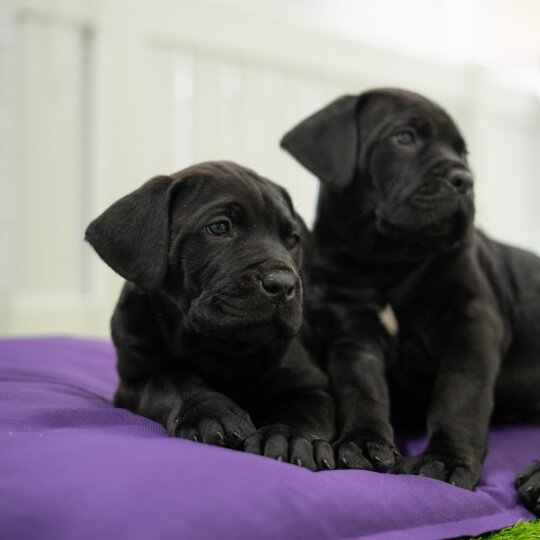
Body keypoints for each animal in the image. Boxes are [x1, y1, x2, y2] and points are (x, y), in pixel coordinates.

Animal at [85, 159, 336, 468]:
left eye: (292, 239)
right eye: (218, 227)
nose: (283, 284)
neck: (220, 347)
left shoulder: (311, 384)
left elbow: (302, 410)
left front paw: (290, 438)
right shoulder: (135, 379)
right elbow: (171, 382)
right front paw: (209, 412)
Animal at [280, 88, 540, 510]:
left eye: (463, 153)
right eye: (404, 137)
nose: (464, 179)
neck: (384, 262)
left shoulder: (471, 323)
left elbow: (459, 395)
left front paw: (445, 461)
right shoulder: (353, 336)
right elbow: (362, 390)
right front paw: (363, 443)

# # # # # # #

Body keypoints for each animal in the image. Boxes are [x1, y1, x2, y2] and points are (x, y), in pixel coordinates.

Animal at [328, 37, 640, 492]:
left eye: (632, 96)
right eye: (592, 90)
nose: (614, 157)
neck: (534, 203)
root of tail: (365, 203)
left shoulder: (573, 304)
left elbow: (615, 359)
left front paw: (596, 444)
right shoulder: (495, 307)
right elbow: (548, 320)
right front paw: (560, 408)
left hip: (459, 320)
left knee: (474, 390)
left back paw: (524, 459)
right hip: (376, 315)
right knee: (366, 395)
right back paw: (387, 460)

# # # # # # #

- YOUR INSTRUCTIONS
In the entries above, find the line with "right shoulder: (135, 379)" and the line with "right front paw: (363, 443)", then set down exactly those two and every line between them, nothing else.

- OUTPUT BELOW
right shoulder: (135, 379)
right elbow: (171, 382)
right front paw: (209, 412)
Animal at [280, 88, 540, 510]:
left eye: (463, 153)
right eye: (404, 137)
nose: (464, 179)
neck: (384, 262)
left shoulder: (471, 323)
left elbow: (459, 395)
left front paw: (445, 461)
right shoulder: (353, 336)
right elbow: (362, 390)
right front paw: (363, 443)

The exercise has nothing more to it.